Playlist Dipta

113 11 0
                                    

20

Evelyn

Dipta ada di sini. Di depan rumah, di depan gue. Dan gue ada di dekatnya, bukan hanya sekedar di hadapannya melainkan di pelukannya. Dipta memeluk gue begitu erat sampai gue bingung harus bertindak seperti apa. Pelukannya terlalu tiba-tiba sampai gue gak bisa berasumsi alasannya melakukan ini.

"Apa nggak bisa lo sama gue aja, Lin? Apa nggak bisa lo jangan andalin orang lain selain gue? Gue butuh lo dan gue mau lo butuh gue juga, cuman gue." lirihnya di tengkuk leher gue. Hembusan nafas keluar bersamaan, gue mendorong tubuh Dipta pelan membuat kami lagi-lagi melempar pandang satu sama lain.

"Lo kenapa?"

Ekspresi Dipta yang sekarang adalah ekspresi yang nggak pernah gue lihat dari wajahnya. Ekspresi yang punya penjelasannya sendiri dan itu cuman Dipta yang bisa jelasin.

"Hari Rabu malam kemarin lo bilang kalau lo masih bisa terima gue di saat abang lo udah benci sama gue. Tapi kenapa lo tetap menjauh? Kenapa lo tetap nggak kasi celah untuk gue deket sama lo lagi?"

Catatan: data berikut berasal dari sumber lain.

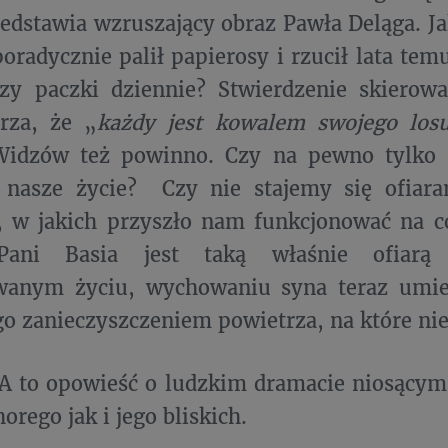
zedstawia wzruszający obraz Pawła Deląga. Ja
poradycznie palił papierosy i rzucił lata te
rzy paczki dziennie? Stwierdzenie skierow
arza, że „
każdy jest kowalem swojego los
. Widzów też powinno. Czy na pewno tyl
nasze życie? Czy nie stajemy się ofiaram
 w jakich przyszło nam funkcjonować na co
Pani Basia jest taką właśnie ofiar
wanym życiu, wychowaniu syna teraz umie
o zanieczyszczeniem powietrza, na które ni
A to opowieść o ludzkim dramacie niosącym
orego jak i jego bliskich.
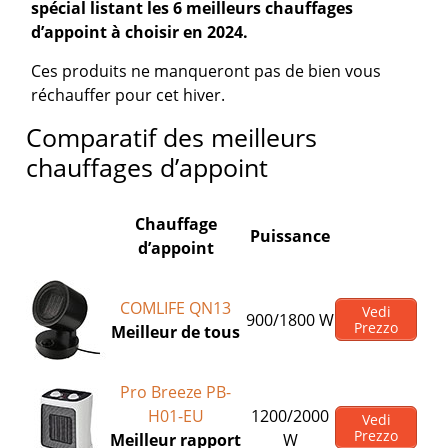
spécial listant les 6 meilleurs chauffages
d’appoint à choisir en 2024.
Ces produits ne manqueront pas de bien vous
réchauffer pour cet hiver.
Comparatif des meilleurs
chauffages d’appoint
Chauffage
Puissance
d’appoint
COMLIFE QN13
Vedi
900/1800 W
Prezzo
Meilleur de tous
Pro Breeze PB-
H01-EU
1200/2000
Vedi
Prezzo
Meilleur rapport
W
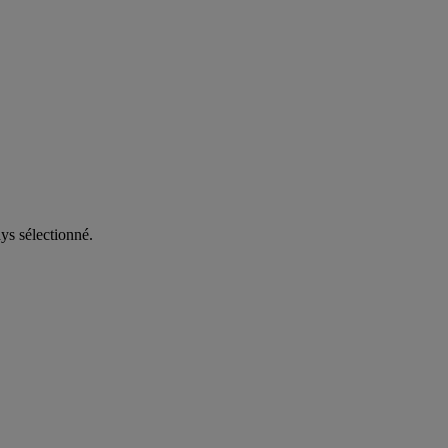
ys sélectionné.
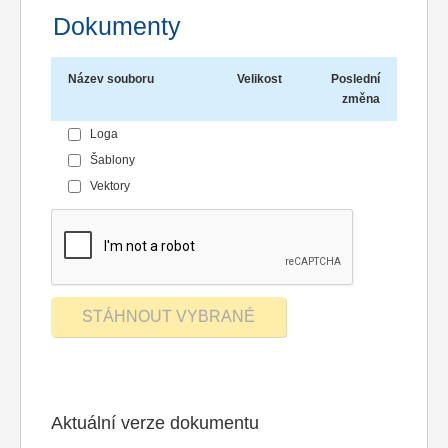
Dokumenty
Název souboru
Velikost
Poslední
změna
Loga
Šablony
Vektory
Aktuální verze dokumentu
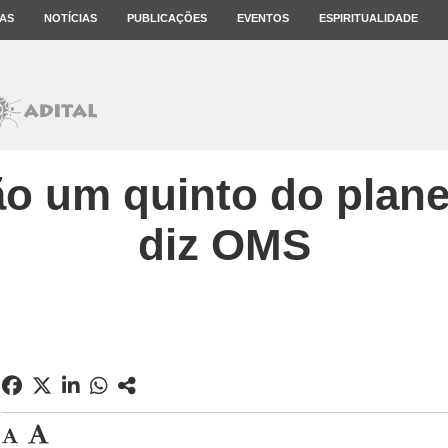
AS
NOTÍCIAS
PUBLICAÇÕES
EVENTOS
ESPIRITUALIDADE
ão um quinto do plane
diz OMS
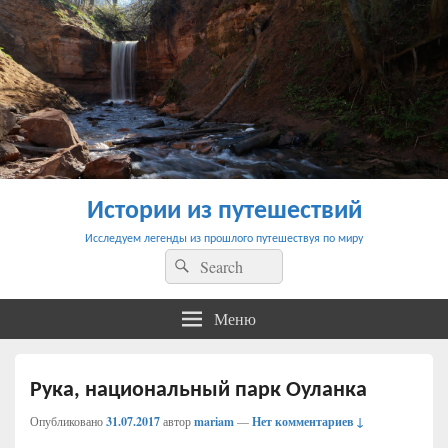
Истории из путешествий
Исследуем легенды из прошлого путешествуя по миру
Найти:
Поиск
Меню
Рука, национальный парк Оуланка
Опубликовано
31.07.2017
автор
mariam
—
Нет комментариев ↓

Pertanyaan itu, pertanyaan yang bukan hanya Dipta yang menanyakan tapi dua sahabat gue juga. Bukan hanya mereka, tapi diri gue sendiri juga mempertanyakan hal yang sama. Gue cuman takut, gue cuman nggak siap kalau harus kecewa lagi karna orang yang sama.

"Setiap pagi gue selalu nungguin lo supaya kita bisa berangkat bareng dan lo selalu cari cara supaya nolak itu. Berangkat lebih pagi lah, bawa mobil sendiri lah. Gue paham lo masih kecewa sama sikap gue, kalau lo memang nggak bisa percaya sama gue lagi gapapa. Tapi jangan deketin cowok lain, Lin. Terlebih masa lalu lo,"

Gue masih setia menatapnya dan mendengar segala hal yang Dipta hendak katakan.

"Gue nggak pantes buat kayak gini, gue tau itu. Maaf, gue nggak bisa tahan diri liat lo bisa kasi jalan untuk Adhitya sedangkan sama gue nggak," tuturnya lemah.

Kasi jalan ke Adhitya sama sekali nggak pernah gue lakuin. Bahkan punya niat untuk hal itu aja nggak. Melihat kondisi Dipta sekarang buat gue mikir apakah kali ini Dipta mencintai gue atau karena rasa menyesal aja?

"Terus lo mau gue gimana, Dip?" cuman ini yang bisa dengan pasrahnya gue tanyakan.

Untuk menerima Dipta kembali, masih mungkin terjadi.

Untuk bener-bener percaya sama Dipta kalau dia nggak akan buat gue kecewa lagi ke depannya, itu yang masih belum mungkin terjadi.

"Buka jalan buat gue, Evelyn. Jangan tolak gue di awal. Izinin gue untuk buktiin ke lo kalau gue bisa jadi cowok yang pantas buat lo."

Gue tertegun. Cowok yang pantas? Itu artinya perasaan Dipta untuk gue?

"Kenapa lo harus buktiin itu?" tanya gue memastikan. "Kesalahan lo yang kemarin udah bener-bener gue lupain, Dip. Lo nggak usah lakuin ini semua lagi, gue udah maafin semuanya. Fokus aja sama cewek yang lo cinta yaitu sahabat gue." tutur gue pelan, berusaha untuk terlihat baik-baik aja padahal hati gue berasa teriris saat mengatakan hal ini.

Alasan gue yang belum bisa dekat dengan Dipta lagi di saat gue udah menunjukkan kalau gue masih peduli sama dia adalah gue takut. Gue takut kalau Dipta perjuangin gue sekarang cuman untuk bebasin diri dia dari rasa bersalahnya. Gue takut kalau gue di buat berharap sama dia lagi di saat hatinya nggak tertuju pada gue. Sampai kapan pun memang begitu, hatinya Dipta bukan milik gue.

"Lo pikir sekarang gue lagi nggak fokus sama cewek yang gue cinta?" jawaban Dipta membuat mata gue menatapnya kaget.

"Maksudnya?"

Dipta memajukan langkahnya dan merangkup wajah gue, "Gue cinta sama lo. Gue baru sadar kalau gue cinta sama lo!" ucapnya dengan penuh percaya diri. Gue terdiam dan berusaha mencari letak kebohongannya itu tapi nggak ada sedikit pun kebohongan yang gue temui.